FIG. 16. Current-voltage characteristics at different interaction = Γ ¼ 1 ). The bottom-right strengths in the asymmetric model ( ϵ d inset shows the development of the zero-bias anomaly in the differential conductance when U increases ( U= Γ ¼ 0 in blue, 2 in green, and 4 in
---
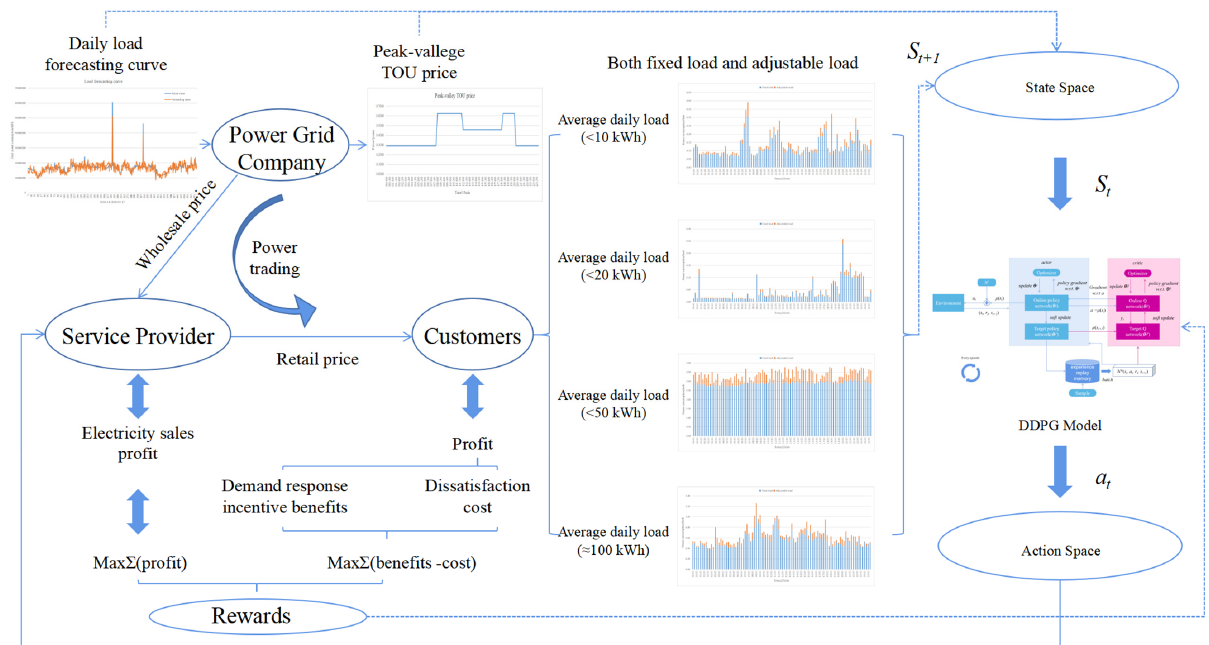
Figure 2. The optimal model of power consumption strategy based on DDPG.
==
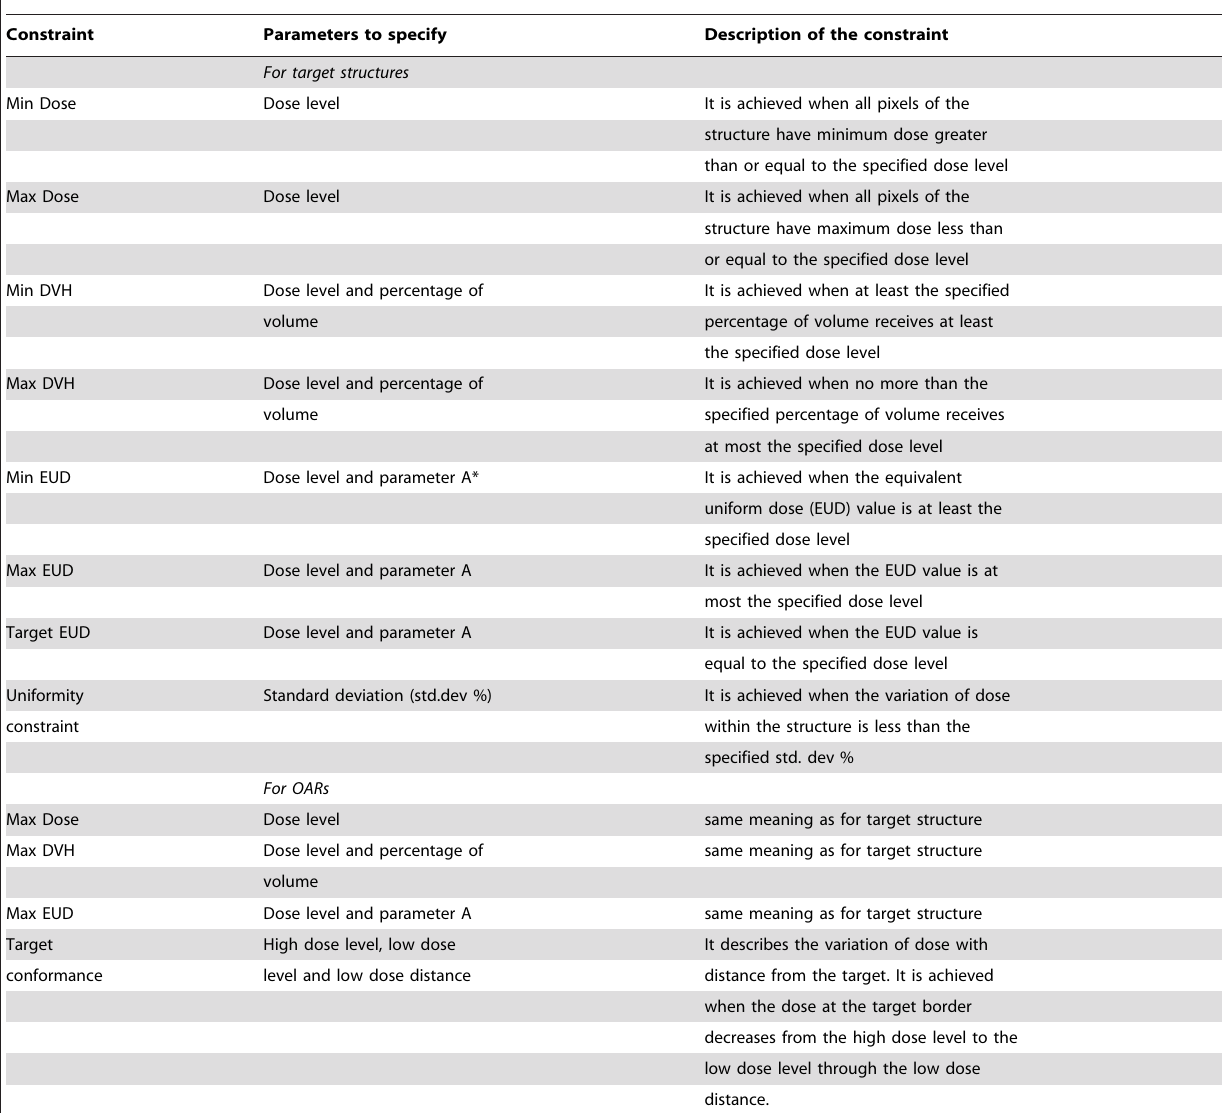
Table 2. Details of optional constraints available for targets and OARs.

* _What you will do_:
Above are the entries; copy out every line among them that contains the word "model".

* _Task answer_:
FIG. 16. Current-voltage characteristics at different interaction = Γ ¼ 1 ). The bottom-right strengths in the asymmetric model ( ϵ d inset shows the development of the zero-bias anomaly in the differential conductance when U increases ( U= Γ ¼ 0 in blue, 2 in green, and 4 in
Figure 2. The optimal model of power consumption strategy based on DDPG.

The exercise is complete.